Mastering Executive Function Skills from School to Adult Life
Featuring Carol Burmeister and Sheri Wilkins
Students with autism and related disabilities often struggle with executive function (EF) skills. The good news for parents and educators is that EF skills can be taught. Furthermore, students can be taught to select and use strategies for building EF skills independently, leading to greater self-determination and success in school and life after school. Teaching through a gradual release of responsibility, teachers can prepare students to use strategies effectively across environments.
Agenda
Welcome and Introductions
Overview of Executive Function
Current Outcomes for Our Students When They Leave High School
Self-Directed Students: Teaching Strategies Through Gradual Release of Responsibility
Resources (Including Strategy Cards with Directions for Learners)
Question and Answers
Closing Remarks
Biographies
Carol Burmeister, M.A., has a life-long passion for supporting individuals, their families, and the schools and community settings that serve them. Her professional experience includes serving as a paraeducator, general education teacher, special educator, program specialist, university instructor, and consultant across a variety of educational settings.
Armed with the knowledge that evidence-based intervention practices for children with ASD are the basis on which effective programs are built, Carol served as a reviewer on both the National Professional Development Center on Autism Spectrum Disorders’ and the National Clearinghouse on Autism Evidence and Practices’ updates on evidence-based practices. For the past several years, her work has focused on the crucial topic of executive function (EF), helping students and parents as well as educators understand the complexity of social, academic, and behavioral challenges that accompany EF deficits and how teaching specific skills in childhood and adolescence can have a positive impact on adulthood.
Carol has presented at regional, national, and international conferences and has authored several articles on this topic. In addition, she is co-author, with Dr. Sheri Wilkins, of the book, FLIPP the Switch: Strengthen Executive Function Skills as well as FLIPP the Switch 2.0: Mastering Executive Function Skills from School to Adult Life for Students with Autism, co-authored with Dr. Wilkins and Dr. Rebecca Silva.

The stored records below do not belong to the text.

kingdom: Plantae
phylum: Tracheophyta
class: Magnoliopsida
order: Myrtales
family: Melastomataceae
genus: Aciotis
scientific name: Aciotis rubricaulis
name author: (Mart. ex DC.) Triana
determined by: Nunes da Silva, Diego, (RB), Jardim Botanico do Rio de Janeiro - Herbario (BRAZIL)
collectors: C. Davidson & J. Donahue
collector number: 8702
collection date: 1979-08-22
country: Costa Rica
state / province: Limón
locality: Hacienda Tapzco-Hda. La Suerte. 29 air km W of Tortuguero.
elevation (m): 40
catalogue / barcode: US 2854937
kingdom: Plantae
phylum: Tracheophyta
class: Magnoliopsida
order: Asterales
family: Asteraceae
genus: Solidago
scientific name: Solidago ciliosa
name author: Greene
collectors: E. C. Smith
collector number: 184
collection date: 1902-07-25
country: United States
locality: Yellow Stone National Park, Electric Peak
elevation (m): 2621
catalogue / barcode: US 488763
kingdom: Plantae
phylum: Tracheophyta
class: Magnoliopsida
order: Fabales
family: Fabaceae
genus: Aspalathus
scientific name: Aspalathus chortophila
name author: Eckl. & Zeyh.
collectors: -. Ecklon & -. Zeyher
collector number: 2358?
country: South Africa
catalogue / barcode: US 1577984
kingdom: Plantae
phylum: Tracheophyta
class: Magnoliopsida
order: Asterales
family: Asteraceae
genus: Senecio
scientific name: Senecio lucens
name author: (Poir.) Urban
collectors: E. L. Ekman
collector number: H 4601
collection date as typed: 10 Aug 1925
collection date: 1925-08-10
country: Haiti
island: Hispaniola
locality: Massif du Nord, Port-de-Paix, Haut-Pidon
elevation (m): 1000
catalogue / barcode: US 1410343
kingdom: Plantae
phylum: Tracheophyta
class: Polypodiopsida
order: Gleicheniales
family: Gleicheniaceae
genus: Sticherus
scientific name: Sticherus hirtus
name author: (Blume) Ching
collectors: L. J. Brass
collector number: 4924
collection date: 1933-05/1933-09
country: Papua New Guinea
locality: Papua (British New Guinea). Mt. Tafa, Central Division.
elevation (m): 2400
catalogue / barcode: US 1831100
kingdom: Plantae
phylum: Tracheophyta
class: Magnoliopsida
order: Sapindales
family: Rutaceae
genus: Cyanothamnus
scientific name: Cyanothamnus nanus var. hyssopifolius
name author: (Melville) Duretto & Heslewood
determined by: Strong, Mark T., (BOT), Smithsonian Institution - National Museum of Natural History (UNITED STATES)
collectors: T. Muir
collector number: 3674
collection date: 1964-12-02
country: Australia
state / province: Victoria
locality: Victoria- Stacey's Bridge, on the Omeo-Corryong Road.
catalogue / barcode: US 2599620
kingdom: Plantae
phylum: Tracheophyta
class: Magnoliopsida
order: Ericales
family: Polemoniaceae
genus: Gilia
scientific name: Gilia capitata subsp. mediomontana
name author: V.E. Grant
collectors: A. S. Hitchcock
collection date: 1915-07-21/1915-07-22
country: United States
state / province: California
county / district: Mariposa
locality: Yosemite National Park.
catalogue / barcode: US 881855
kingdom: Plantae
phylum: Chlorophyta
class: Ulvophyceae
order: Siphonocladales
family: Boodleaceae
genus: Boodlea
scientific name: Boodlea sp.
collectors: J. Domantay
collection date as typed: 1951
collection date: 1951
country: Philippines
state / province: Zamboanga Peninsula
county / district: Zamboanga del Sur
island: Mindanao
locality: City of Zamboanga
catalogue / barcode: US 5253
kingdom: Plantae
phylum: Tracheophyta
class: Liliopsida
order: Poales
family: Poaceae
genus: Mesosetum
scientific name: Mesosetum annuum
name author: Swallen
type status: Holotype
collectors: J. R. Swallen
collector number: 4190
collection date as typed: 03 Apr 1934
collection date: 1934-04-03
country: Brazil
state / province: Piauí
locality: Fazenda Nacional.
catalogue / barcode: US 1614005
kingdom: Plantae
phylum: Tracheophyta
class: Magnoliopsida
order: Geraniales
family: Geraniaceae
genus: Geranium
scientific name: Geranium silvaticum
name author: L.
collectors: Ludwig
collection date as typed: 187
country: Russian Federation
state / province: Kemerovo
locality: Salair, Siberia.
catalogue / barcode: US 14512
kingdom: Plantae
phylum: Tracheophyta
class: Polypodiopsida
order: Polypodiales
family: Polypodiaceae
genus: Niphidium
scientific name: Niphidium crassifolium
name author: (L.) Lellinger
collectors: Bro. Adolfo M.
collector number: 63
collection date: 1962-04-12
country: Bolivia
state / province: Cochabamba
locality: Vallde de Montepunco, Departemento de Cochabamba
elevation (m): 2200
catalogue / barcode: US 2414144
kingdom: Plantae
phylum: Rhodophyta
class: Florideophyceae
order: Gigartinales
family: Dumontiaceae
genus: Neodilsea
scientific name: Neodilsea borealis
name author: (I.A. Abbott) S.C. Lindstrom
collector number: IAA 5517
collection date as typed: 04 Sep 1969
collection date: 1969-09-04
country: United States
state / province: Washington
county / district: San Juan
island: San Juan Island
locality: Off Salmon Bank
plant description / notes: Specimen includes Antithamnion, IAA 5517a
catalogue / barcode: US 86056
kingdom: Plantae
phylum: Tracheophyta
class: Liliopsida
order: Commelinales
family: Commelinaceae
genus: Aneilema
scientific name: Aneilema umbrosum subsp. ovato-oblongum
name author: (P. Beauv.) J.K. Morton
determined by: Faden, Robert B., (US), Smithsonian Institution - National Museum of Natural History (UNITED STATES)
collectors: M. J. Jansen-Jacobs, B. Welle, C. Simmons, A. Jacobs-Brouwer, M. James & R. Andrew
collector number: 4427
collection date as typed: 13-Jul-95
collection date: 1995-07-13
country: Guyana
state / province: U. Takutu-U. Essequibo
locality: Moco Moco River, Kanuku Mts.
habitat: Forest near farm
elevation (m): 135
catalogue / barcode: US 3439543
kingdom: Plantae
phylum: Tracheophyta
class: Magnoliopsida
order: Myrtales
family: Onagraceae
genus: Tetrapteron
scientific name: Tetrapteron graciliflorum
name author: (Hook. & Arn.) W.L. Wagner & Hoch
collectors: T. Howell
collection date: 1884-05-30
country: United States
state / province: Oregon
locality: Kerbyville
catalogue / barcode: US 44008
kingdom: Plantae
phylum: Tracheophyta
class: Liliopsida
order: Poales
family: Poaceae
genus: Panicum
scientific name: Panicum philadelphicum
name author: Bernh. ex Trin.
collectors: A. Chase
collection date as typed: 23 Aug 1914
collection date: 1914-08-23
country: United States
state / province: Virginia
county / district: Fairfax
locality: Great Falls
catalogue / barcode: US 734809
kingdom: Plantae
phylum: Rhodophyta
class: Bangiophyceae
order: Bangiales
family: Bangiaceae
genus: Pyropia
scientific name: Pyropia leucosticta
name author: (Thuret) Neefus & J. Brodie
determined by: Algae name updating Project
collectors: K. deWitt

Sheri Wilkins, PhD has worked in the field of special education as a paraprofessional, teacher, university professor and professional developer for over 35 years and has had extensive experience in advising, coaching, training, and facilitating. Sheri has expertise in Direct Instruction, positive behavior supports, curriculum and instruction, school culture, special education and systems change. She has worked with school systems across the U.S. and in Japan and Australia to bring together stakeholders in conversations designed to increase collaboration, positively impact teaching and learning, and build dynamic educational systems that are student-focused and results-driven.
She is the proud mom of four sons and grandmother of five grandchildren. In 2009, following the car accident and traumatic brain injury of one of her children, Dr. Sheri focused her attention on researching specific strategies for developing executive function skills and sharing those strategies with parents and educators. This experience led Dr. Sheri to write, with co-author with Carol Burmeister, FLIPP the Switch: Strengthen Executive Function Skills.